Dalle utility italiane 12,7 mld di euro di valore aggiunto distribuito agli stakeholder

Le linee strategiche di sviluppo sono cinque: rinnovabili, molecole verdi, reti di distribuzione, efficienza energetica, economia circolare

[12 Febbraio 2024]

Il nuovo studio “Il ruolo delle utilities tra sicurezza energetica, sostenibilità e competitività”, presentato oggi a Roma da Utilitalia – la federazione che riunisce le imprese dei servizi pubblici locali – documenta un ruolo di primo piano delle utility nel portare avanti la transizione ecologica del Paese.

Gli investimenti del comparto delle utility relative alle cinque linee strategiche di sviluppo messe in evidenza – rinnovabili, molecole verdi, reti di distribuzione, efficienza energetica, economia circolare – ammontano a 1,8 miliardi annui e riguardano la decarbonizzazione (830 milioni), l’economia circolare (oltre 500 milioni) e la digitalizzazione (420 milioni).

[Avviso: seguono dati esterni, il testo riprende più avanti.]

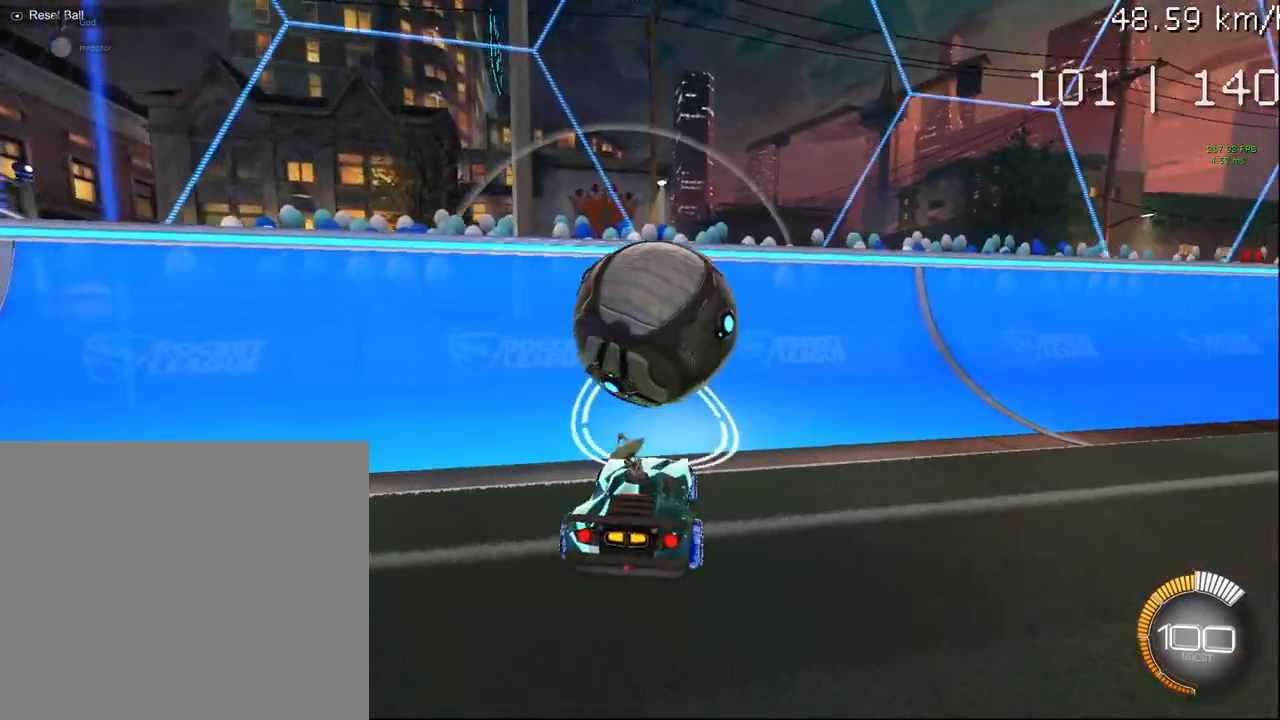
{"buttons": ["CIRCLE", "R2"], "left_stick": "center", "right_stick": "center", "events": [[267, "CIRCLE", "down"], [300, "R2", "down"]]}
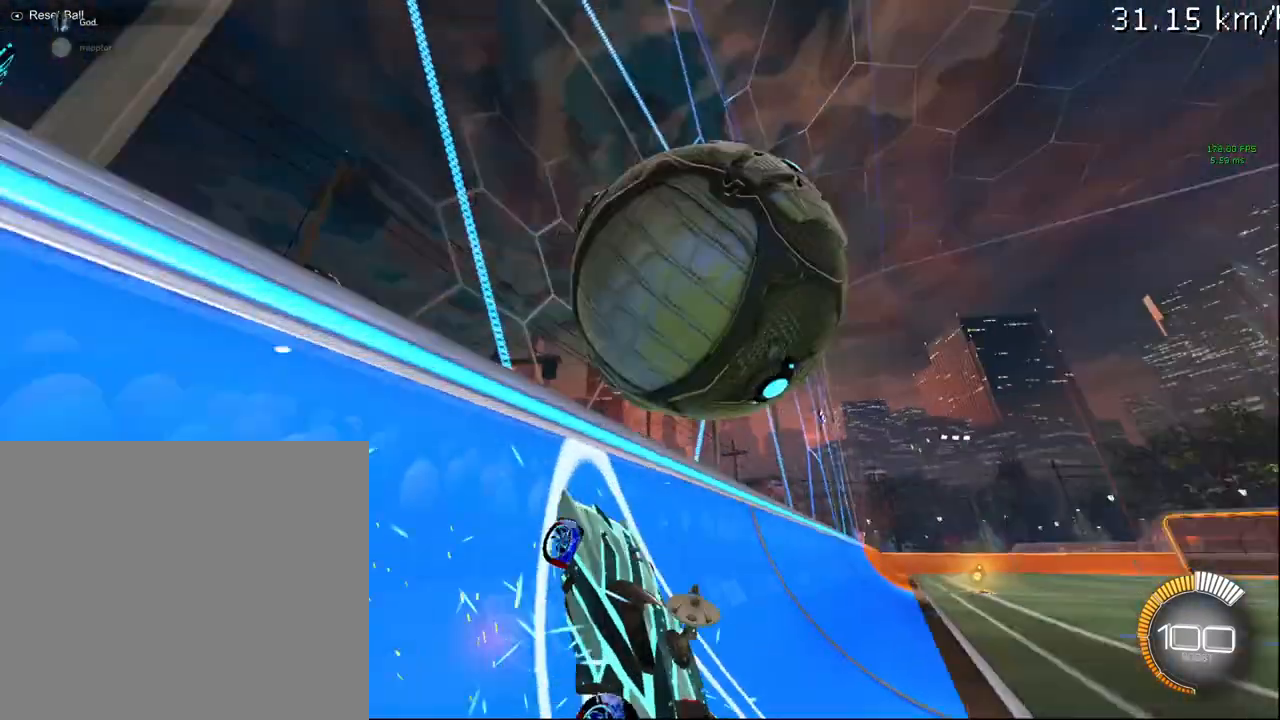
{"buttons": ["CIRCLE", "R1", "R2"], "left_stick": "down", "right_stick": "center", "events": [[100, "CIRCLE", "up"], [133, "R2", "up"], [150, "L2", "down"], [200, "CROSS", "down"], [250, "R1", "down"], [250, "R2", "down"], [300, "L2", "up"], [333, "CROSS", "up"], [400, "left_stick", "down"], [500, "CIRCLE", "down"]]}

Al contempo, analizzando tutti i settori di competenza il valore aggiunto distribuito ai diversi stakeholder (lavoratori, azionisti, pubblica amministrazione, finanziatori, comunità locali, oltre a quanto viene reinvestito in azienda) è pari a 12,7 miliardi, ai quali si sommano ulteriori 33,7 miliardi di spesa verso i fornitori, il 65% dei quali verso realtà locali. Guardando invece al dato degli investimenti, nel 2021 le 100 maggiori utilities hanno investito 11 miliardi di euro sui territori.

«Il contributo più rilevante che le imprese dei servizi pubblici possono fornire alla transizione energetica passa dalla valorizzazione della loro peculiarità di attori e promotori dello sviluppo energetico territoriale: ciò vuol dire rendere incisivo un approccio integrato, l’unico in grado di coniugare investimenti industriali e innovazione con il valore circolare e sociale del servizio reso», spiega il presidente di Utilitalia, Filippo Brandolini.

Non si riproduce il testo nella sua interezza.